The retailer is putting the bulk of its pounds 8.3 million annual spend
behind a series of 15 commercials breaking nationally this week through
Abbott Mead Vickers BBDO.
The initiative comes during a tough period for the company, when sales
growth has plunged to 1 per cent in recent weeks compared with 6 per
cent during the summer.
The advertising is intended to exploit what the company predicts will be
a much more encouraging period, spearheaded by a shift in the stores’

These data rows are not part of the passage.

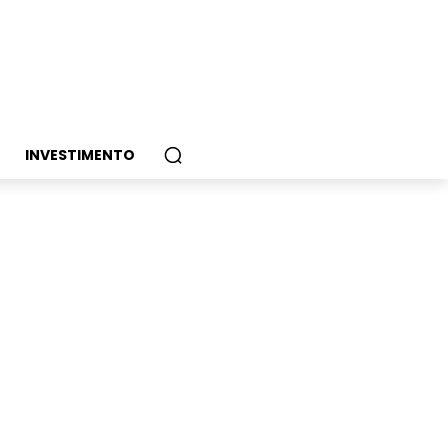
INVESTIMENTO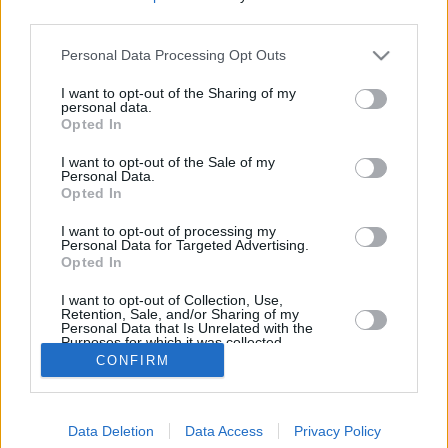
third parties.
Syyskuun keskilämpötila Münchenissä on viime vuosina
ollut 12 astetta. Öisin lämpötila on tyypillisesti laskenut 8
Personal Data Processing Opt Outs
asteen tienoille, ja päivisin lämpötila on kohonnut 17
asteen tuntumaan. Viereisestä kaaviosta näkee, miten
I want to opt-out of the Sharing of my
personal data.
lämmintä Münchenissä on keskimäärin ollut syyskuussa
Opted In
viime vuosina ja vaihteluväli, jolla lämpötila tavallisina
päivinä on minäkin vuonna liikkunut.
I want to opt-out of the Sale of my
Personal Data.
Hetkellisesti Münchenissä on silti koettu tätäkin
Opted In
kylmempiä ja lämpimämpiä syyskuisia päiviä.
Esimerkiksi vuoden 2014 syyskuussa lämpötila käväisi
I want to opt-out of processing my
Personal Data for Targeted Advertising.
alimmillaan 2 asteessa ja toisaalta vuonna 2015
Opted In
syyskuussa hätyyteltiin eräänä poikkeuksellisen
lämpimänä päivänä 31 asteen lukemia.
I want to opt-out of Collection, Use,
Retention, Sale, and/or Sharing of my
Personal Data that Is Unrelated with the
Purposes for which it was collected.
Opted In
CONFIRM
Entä muut kuukaudet? Miten lämmintä Münchenissä on
ollut...
Tammikuussa
Helmikuussa
Maaliskuussa
Data Deletion
Data Access
Privacy Policy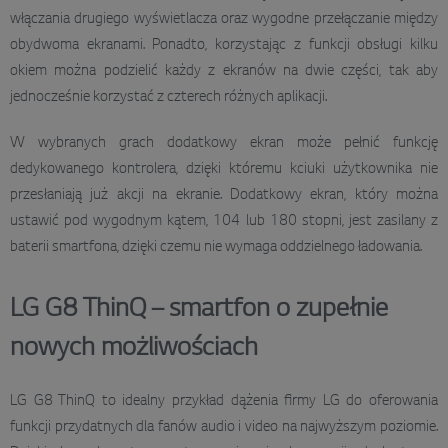
włączania drugiego wyświetlacza oraz wygodne przełączanie między
obydwoma ekranami. Ponadto, korzystając z funkcji obsługi kilku
okiem można podzielić każdy z ekranów na dwie części, tak aby
jednocześnie korzystać z czterech różnych aplikacji.
W wybranych grach dodatkowy ekran może pełnić funkcję
dedykowanego kontrolera, dzięki któremu kciuki użytkownika nie
przesłaniają już akcji na ekranie. Dodatkowy ekran, który można
ustawić pod wygodnym kątem, 104 lub 180 stopni, jest zasilany z
baterii smartfona, dzięki czemu nie wymaga oddzielnego ładowania.
LG G8 ThinQ – smartfon o zupełnie
nowych możliwościach
LG G8 ThinQ to idealny przykład dążenia firmy LG do oferowania
funkcji przydatnych dla fanów audio i video na najwyższym poziomie.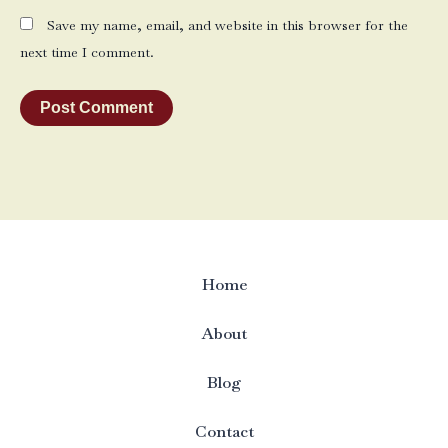
Save my name, email, and website in this browser for the
next time I comment.
Home
About
Blog
Contact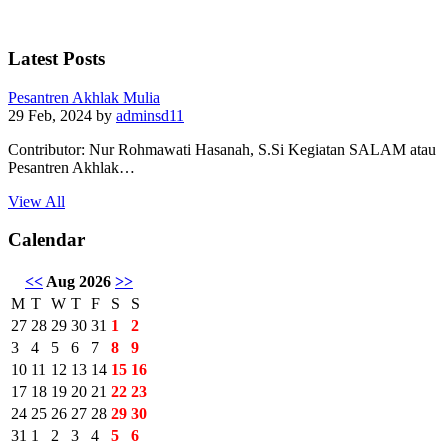
Latest Posts
Pesantren Akhlak Mulia
29 Feb, 2024
by
adminsd11
Contributor: Nur Rohmawati Hasanah, S.Si Kegiatan SALAM atau
Pesantren Akhlak…
View All
Calendar
<<
Aug 2026
>>
M
T
W
T
F
S
S
27
28
29
30
31
1
2
3
4
5
6
7
8
9
10
11
12
13
14
15
16
17
18
19
20
21
22
23
24
25
26
27
28
29
30
31
1
2
3
4
5
6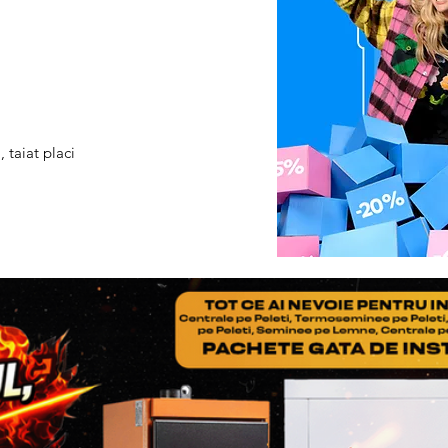
Pasul 3
: Se restituie prod
 taiat placi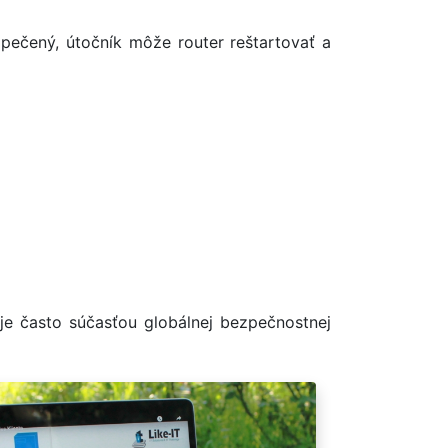
pečený, útočník môže router reštartovať a
e často súčasťou globálnej bezpečnostnej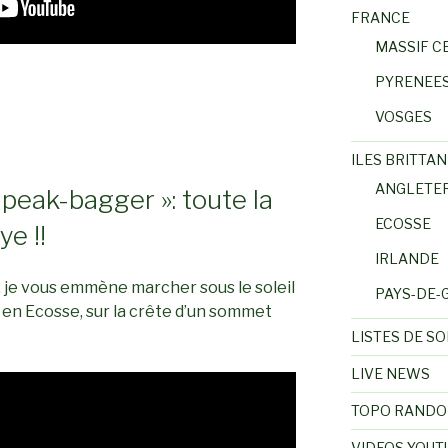
FRANCE
MASSIF C
PYRENEE
VOSGES
ILES BRITTAN
ANGLETE
 peak-bagger »: toute la
ECOSSE
ye !!
IRLANDE
 je vous emmène marcher sous le soleil
PAYS-DE-
e, en Ecosse, sur la crête d’un sommet
LISTES DE S
LIVE NEWS
TOPO RANDO
VIDEOS YOUT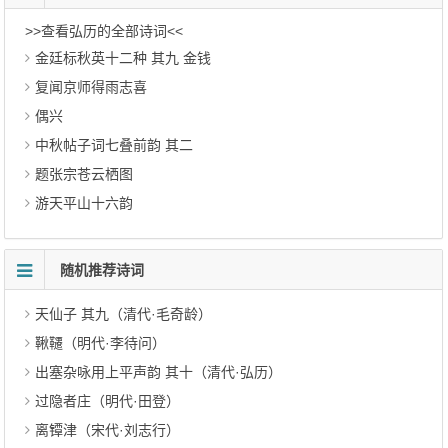
>>查看弘历的全部诗词<<
金廷标秋英十二种 其九 金钱
复闻京师得雨志喜
偶兴
中秋帖子词七叠前韵 其二
题张宗苍云栖图
游天平山十六韵
随机推荐诗词
天仙子 其九（清代·毛奇龄）
鞦韆（明代·李待问）
出塞杂咏用上平声韵 其十（清代·弘历）
过隐者庄（明代·田登）
离镡津（宋代·刘志行）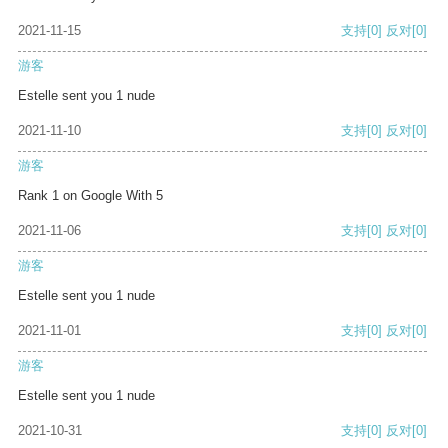
2021-11-15
支持
[0]
反对
[0]
游客
Estelle sent you 1 nude
2021-11-10
支持
[0]
反对
[0]
游客
Rank 1 on Google With 5
2021-11-06
支持
[0]
反对
[0]
游客
Estelle sent you 1 nude
2021-11-01
支持
[0]
反对
[0]
游客
Estelle sent you 1 nude
2021-10-31
支持
[0]
反对
[0]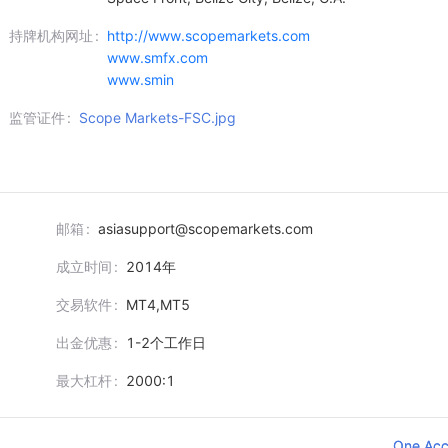
持牌机构网址
http://www.scopemarkets.com
www.smfx.com
www.smin
监管证件
Scope Markets-FSC.jpg
邮箱
asiasupport@scopemarkets.com
成立时间
2014
年
交易软件
MT4,MT5
出金优惠
1-2个工作日
最大杠杆
2000:1
One Acc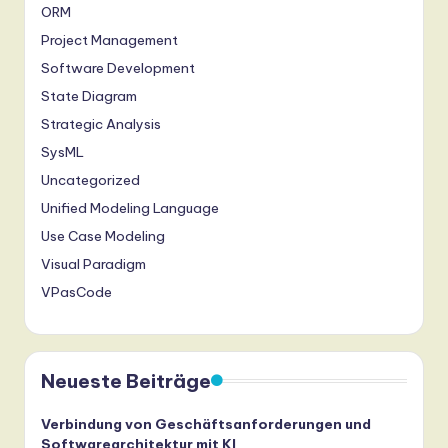
ORM
Project Management
Software Development
State Diagram
Strategic Analysis
SysML
Uncategorized
Unified Modeling Language
Use Case Modeling
Visual Paradigm
VPasCode
Neueste Beiträge
Verbindung von Geschäftsanforderungen und
Softwarearchitektur mit KI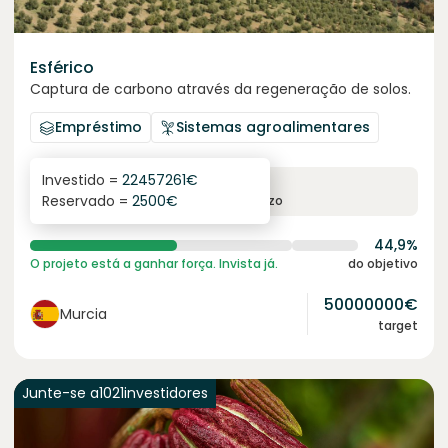
Esférico
Captura de carbono através da regeneração de solos.
Empréstimo
Sistemas agroalimentares
Investido =
22457261
€
6.3
%
24
Reservado =
2500
€
juro anual
prazo
44,9%
O projeto está a ganhar força. Invista já.
do objetivo
50000000
€
Murcia
target
Junte-se a
1021
investidores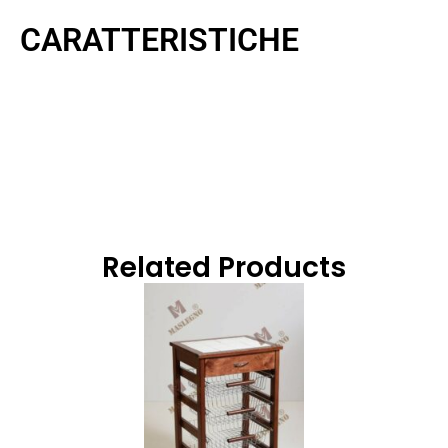
CARATTERISTICHE
Related Products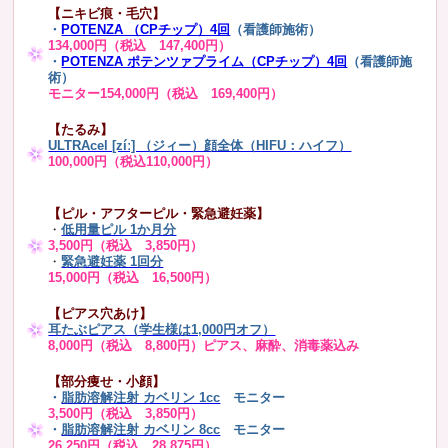
【ニキビ痕・毛穴】
・
POTENZA （CPチップ）4回
（看護師施術）
134,000円（税込 147,400円）
・
POTENZA ポテンツァプライム（CPチップ）4回
（看護師施
術）
モニター154,000円（税込 169,400円）
【たるみ】
ULTRAcel [zíː] （ジィー）顔全体（HIFU：ハイフ）
100,000円（税込110,000円）
【ピル・アフターピル・緊急避妊薬】
・
低用量ピル 1か月分
3,500円（税込 3,850円）
・
緊急避妊薬 1回分
15,000円（税込 16,500円）
【ピアス穴あけ】
耳たぶピアス（学生様は1,000円オフ）
8,000円（税込 8,800円）ピアス、麻酔、消毒薬込み
【部分痩せ・小顔】
・
脂肪溶解注射 カベリン 1cc
モニター
3,500円（税込 3,850円）
・
脂肪溶解注射 カベリン 8cc
モニター
26,250円（税込 28,875円）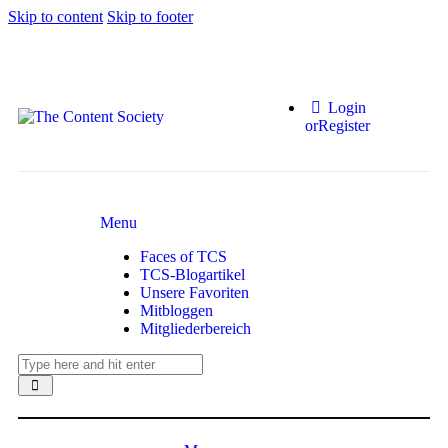
Skip to content
Skip to footer
Login
or
Register
Menu
Faces of TCS
TCS-Blogartikel
Unsere Favoriten
Mitbloggen
Mitgliederbereich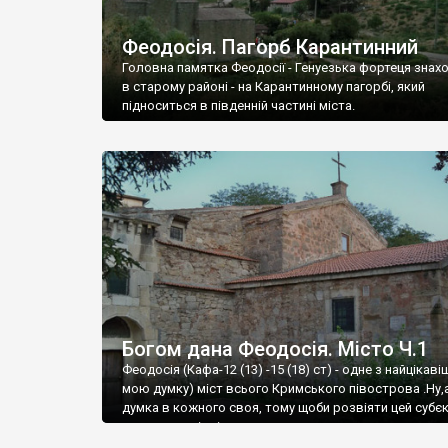
Феодосія. Пагорб Карантинний
Головна памятка Феодосії - Генуезька фортеця знах
в старому районі - на Карантинному пагорбі, який
підноситься в південній частині міста.
Богом дана Феодосія. Місто Ч.1
Феодосія (Кафа-12 (13) -15 (18) ст) - одне з найцікаві
мою думку) міст всього Кримського півострова .Ну,
думка в кожного своя, тому щоби розвіяти цей субєк
запрошую відвідати це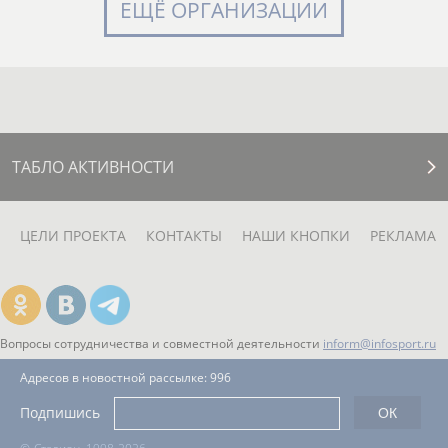
ЕЩЁ ОРГАНИЗАЦИИ
ТАБЛО АКТИВНОСТИ
ЦЕЛИ ПРОЕКТА
КОНТАКТЫ
НАШИ КНОПКИ
РЕКЛАМА
Вопросы сотрудничества и совместной деятельности
inform@infosport.ru
Адресов в новостной рассылке: 996
Подпишись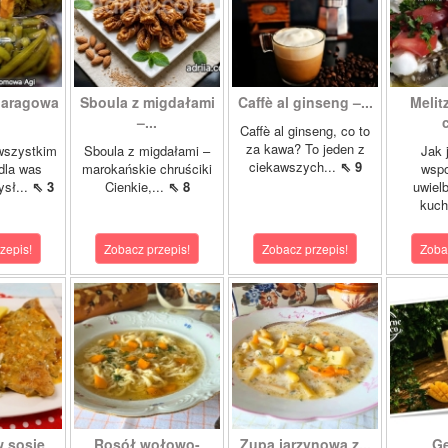
paragowa
Sboula z migdałami
Caffè al ginseng –...
Melit
.
–...
c
Caffè al ginseng, co to
za kawa? To jeden z
wszystkim
Sboula z migdałami –
Jak 
ciekawszych...
⇖ 9
dla was
marokańskie chruściki
wsp
ysł...
⇖ 3
Cienkie,...
⇖ 8
uwiel
kuch
zepis!
Zobacz przepis!
Zobacz przepis!
Zoba
w sosie
Rosół wołowo-
Zupa jarzynowa z...
Gę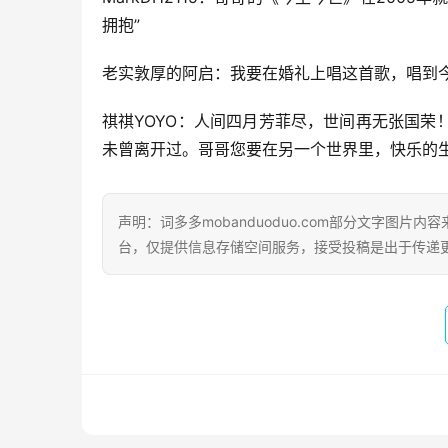
拥抱”
老实敦厚的阿启：我要在婚礼上唱这首歌，唱到
祺祺YOYO：人间四月芳菲尽，世间再无张国
未曾离开过。哥哥您要在另一个世界里，快乐的生
声明：词多多mobanduoduo.com部分文字图
台，仅提供信息存储空间服务，接受投稿是出于传递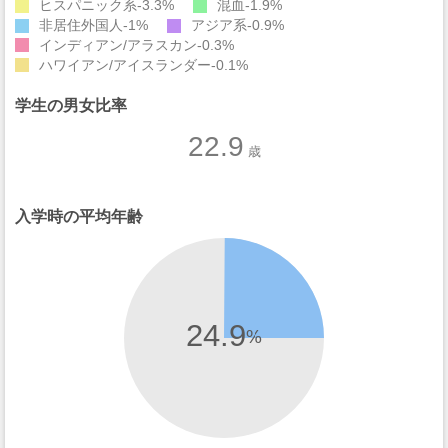
ヒスパニック系
3.3%
混血
1.9%
非居住外国人
1%
アジア系
0.9%
インディアン/アラスカン
0.3%
ハワイアン/アイスランダー
0.1%
学生の男女比率
22.9
歳
入学時の平均年齢
24.9
%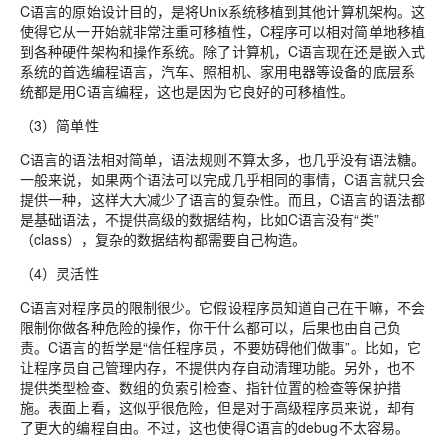
C语言的原始设计目的，是将Unix系统移植到其他计算机架构。这
使得它从一开始就非常注重可移植性，C程序可以相对简单地移植
到各种硬件架构和操作系统。除了计算机，C语言现在还是嵌入式
系统的首选编程语言，汽车、照相机、家用电器等设备的底层系
统都是用C语言编程，这也是因为它良好的可移植性。
（3）简单性
C语言的语法相对简单，语法规则不算太多，也几乎没有语法糖。
一般来说，如果两个语法可以完成几乎相同的事情，C语言就只会
提供一种，这样大大减少了语言的复杂性。而且，C语言的语法都
是基础语法，不提供高级的数据结构，比如C语言没有“类”
（class），复杂的数据结构都需要自己构造。
（4）灵活性
C语言对程序员的限制很少。它假设程序员知道自己在干嘛，不会
限制你做各种危险的操作，你干什么都可以，后果也由自己负
责。C语言的哲学是“信任程序员，不要妨碍他们做事”。比如，它
让程序员自己管理内存，不提供内存自动清理功能。另外，也不
提供类型检查、数组的负索引检查、指针位置的检查等保护措
施。表面上看，这似乎很危险，但是对于高级程序员来说，却有
了更大的编程自由。不过，这也使得C语言的debug不太容易。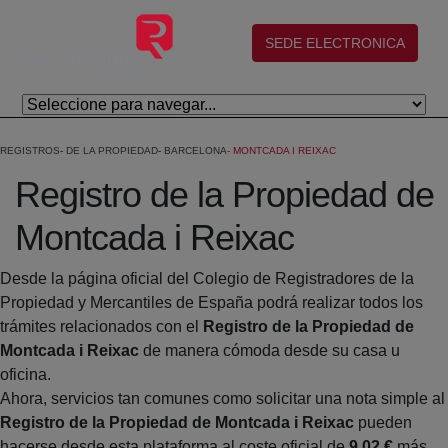
Skip to Main Content
(abre en nueva ventana)
SEDE ELECTRONICA
REGISTROS
DE LA PROPIEDAD
BARCELONA
MONTCADA I REIXAC
Registro de la Propiedad de
Montcada i Reixac
Desde la página oficial del Colegio de Registradores de la
Propiedad y Mercantiles de España podrá realizar todos los
trámites relacionados con el
Registro de la Propiedad de
Montcada i Reixac
de manera cómoda desde su casa u
oficina.
Ahora, servicios tan comunes como solicitar una nota simple al
Registro de la Propiedad de Montcada i Reixac
pueden
hacerse desde esta plataforma al coste oficial de
9,02 €
más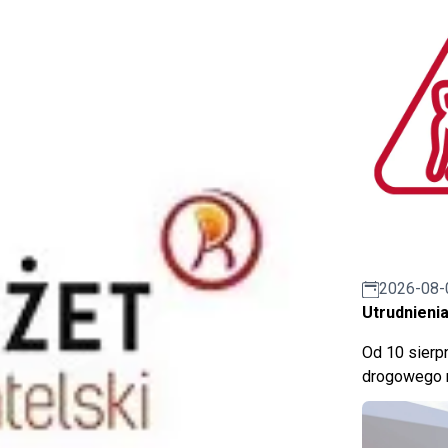
2026-08-
Utrudnienia
Od 10 sierpn
drogowego n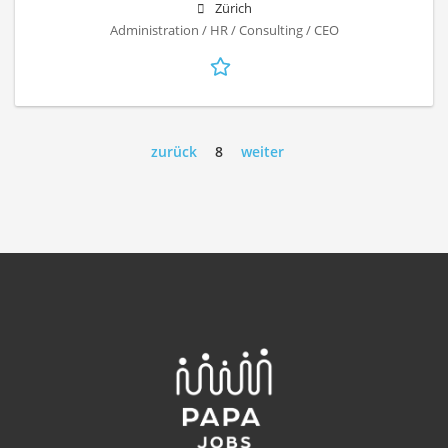
Zürich
Administration / HR / Consulting / CEO
zurück
8
weiter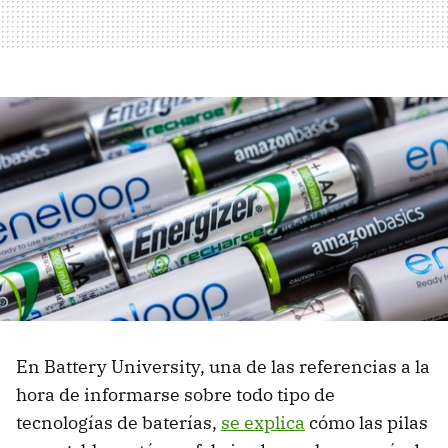
En Battery University, una de las referencias a la
hora de informarse sobre todo tipo de
tecnologías de baterías,
se explica
cómo las pilas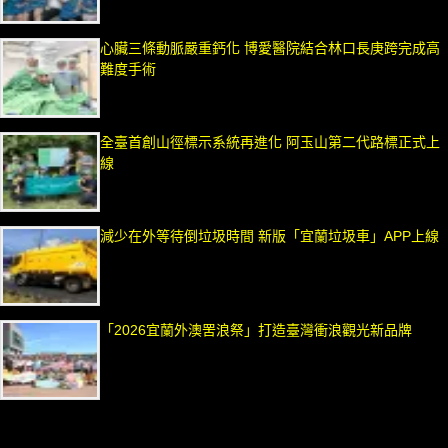
心臟三條動脈嚴重鈣化 博愛醫院結合林口長庚跨完成高
難度手術
全臺首創山徑標示系統再進化 阿玉山第二代路標正式上
線
減少在外等待倒垃圾時間 新版「宜蘭垃圾車」APP上線
「2026宜蘭外澳罟浪祭」打造臺灣衝浪觀光新品牌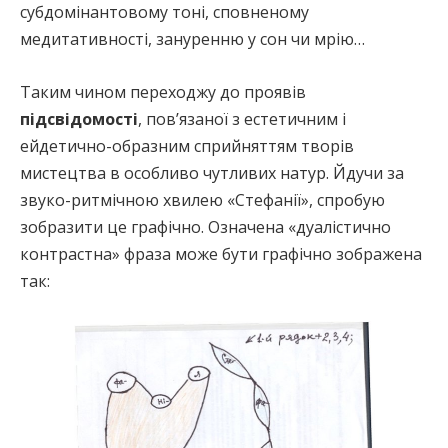
субдомінантовому тоні, сповненому
медитативності, зануренню у сон чи мрію…
Таким чином переходжу до проявів
підсвідомості
, пов’язаної з естетичним і
ейдетично-образним сприйняттям творів
мистецтва в особливо чутливих натур. Йдучи за
звуко-ритмічною хвилею «Стефанії», спробую
зобразити це графічно. Означена «дуалістично
контрастна» фраза може бути графічно зображена
так: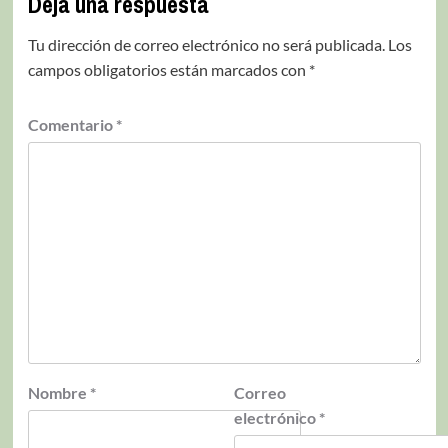
Deja una respuesta
Tu dirección de correo electrónico no será publicada.
Los
campos obligatorios están marcados con
*
Comentario
*
Nombre
*
Correo
electrónico
*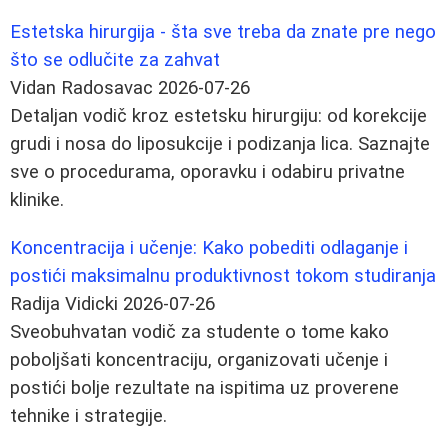
Estetska hirurgija - šta sve treba da znate pre nego
što se odlučite za zahvat
Vidan Radosavac
2026-07-26
Detaljan vodič kroz estetsku hirurgiju: od korekcije
grudi i nosa do liposukcije i podizanja lica. Saznajte
sve o procedurama, oporavku i odabiru privatne
klinike.
Koncentracija i učenje: Kako pobediti odlaganje i
postići maksimalnu produktivnost tokom studiranja
Radija Vidicki
2026-07-26
Sveobuhvatan vodič za studente o tome kako
poboljšati koncentraciju, organizovati učenje i
postići bolje rezultate na ispitima uz proverene
tehnike i strategije.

stocks to more books and fewer sweets.
The campaign will rely on what Nigel Leahy, the company’s advertising
and promotions manager, called ’a winning combination of humour and
strong product messages’.
He added: ’Christmas is always our biggest advertising period in terms
of numbers of treatments to complement the major trading period of the
year.’
The range of Christmas gifts available at W. H. Smith - from CDs to
videos, CD-Roms and books - feature prominently in the commercials,
which take their cue from National Lampoon-style humour.
The actor, Nicholas Lyndhurst, again recreates every member of the
W.
H. Smith family whose spectacularly disastrous Christmas holiday in the
Swiss Alps leaves them unable to open their presents.
The ads were written by Malcolm Duffy, art directed by Paul Briginshaw
and directed by Sid Roberson through Sid Roberson films.
Media was bought and planned through Motive.